Vision-Based Generic Potential Function for Policy Alignment in Multi-Agent Reinforcement Learning
Hao Ma, Shijie Wang, Zhiqiang Pu, Siyao Zhao, Xiaolin Ai
TL;DR
This work tackles aligning multi-agent reinforcement learning policies with human common sense in complex, sparse-reward tasks. It introduces V-GEPF, a hierarchical framework that combines a VLM-based generic potential function at the bottom with a vLLM-based adaptive skill selector at the top to shape rewards without changing the optimal policy, via the potential-based form $F(s,s'|l)=\gamma\phi(s'|l)-\phi(s|l)$ and $R(s_t,s_{t+1})=r_{env}(s_t,s_{t+1})+\rho F(s_t,s_{t+1}|l)$. The approach leverages CLIP embeddings for cross-modal state-instruction similarity and employs a vLLM to adaptively switch among multiple potential functions, with theoretical guarantees of policy invariance and Nash equilibrium preservation. Empirically, on Google Research Football, V-GEPF outperforms state-of-the-art baselines in final win rate and produces more human-like coordination, demonstrating practical potential for human-aligned MARL in real-world domains.
Abstract
Guiding the policy of multi-agent reinforcement learning to align with human common sense is a difficult problem, largely due to the complexity of modeling common sense as a reward, especially in complex and long-horizon multi-agent tasks.
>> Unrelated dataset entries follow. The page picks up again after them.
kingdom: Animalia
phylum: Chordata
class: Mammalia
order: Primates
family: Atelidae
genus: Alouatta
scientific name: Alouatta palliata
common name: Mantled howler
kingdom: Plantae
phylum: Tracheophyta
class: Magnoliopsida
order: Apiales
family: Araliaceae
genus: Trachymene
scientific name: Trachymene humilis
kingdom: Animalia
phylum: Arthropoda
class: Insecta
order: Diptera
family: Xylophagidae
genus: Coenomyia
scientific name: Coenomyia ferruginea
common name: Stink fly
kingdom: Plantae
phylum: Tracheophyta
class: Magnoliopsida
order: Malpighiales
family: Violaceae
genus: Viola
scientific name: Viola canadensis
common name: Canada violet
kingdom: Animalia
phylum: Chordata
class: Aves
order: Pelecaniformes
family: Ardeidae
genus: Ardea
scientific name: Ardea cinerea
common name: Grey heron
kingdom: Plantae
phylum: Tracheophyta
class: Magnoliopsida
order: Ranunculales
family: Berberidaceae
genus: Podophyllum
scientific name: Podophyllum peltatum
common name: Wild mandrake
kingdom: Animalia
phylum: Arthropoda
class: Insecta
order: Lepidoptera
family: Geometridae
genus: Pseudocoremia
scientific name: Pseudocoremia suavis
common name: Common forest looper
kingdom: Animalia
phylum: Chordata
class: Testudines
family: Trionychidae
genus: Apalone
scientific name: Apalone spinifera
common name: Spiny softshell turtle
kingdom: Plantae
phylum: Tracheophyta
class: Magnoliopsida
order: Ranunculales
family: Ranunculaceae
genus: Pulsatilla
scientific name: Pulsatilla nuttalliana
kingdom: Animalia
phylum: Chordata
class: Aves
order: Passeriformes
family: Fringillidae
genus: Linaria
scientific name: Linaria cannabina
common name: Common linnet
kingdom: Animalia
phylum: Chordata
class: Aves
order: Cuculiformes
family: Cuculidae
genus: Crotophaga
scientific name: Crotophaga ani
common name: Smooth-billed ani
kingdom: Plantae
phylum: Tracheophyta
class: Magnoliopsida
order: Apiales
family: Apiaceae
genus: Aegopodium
Recent works have shown the effectiveness of reward shaping, such as potential-based rewards, to enhance policy alignment. The existing works, however, primarily rely on experts to design rule-based rewards, which are often labor-intensive and lack a high-level semantic understanding of common sense. To solve this problem, we propose a hierarchical vision-based reward shaping method. At the bottom layer, a visual-language model (VLM) serves as a generic potential function, guiding the policy to align with human common sense through its intrinsic semantic understanding. To help the policy adapts to uncertainty and changes in long-horizon tasks, the top layer features an adaptive skill selection module based on a visual large language model (vLLM). The module uses instructions, video replays, and training records to dynamically select suitable potential function from a pre-designed pool. Besides, our method is theoretically proven to preserve the optimal policy. Extensive experiments conducted in the Google Research Football environment demonstrate that our method not only achieves a higher win rate but also effectively aligns the policy with human common sense.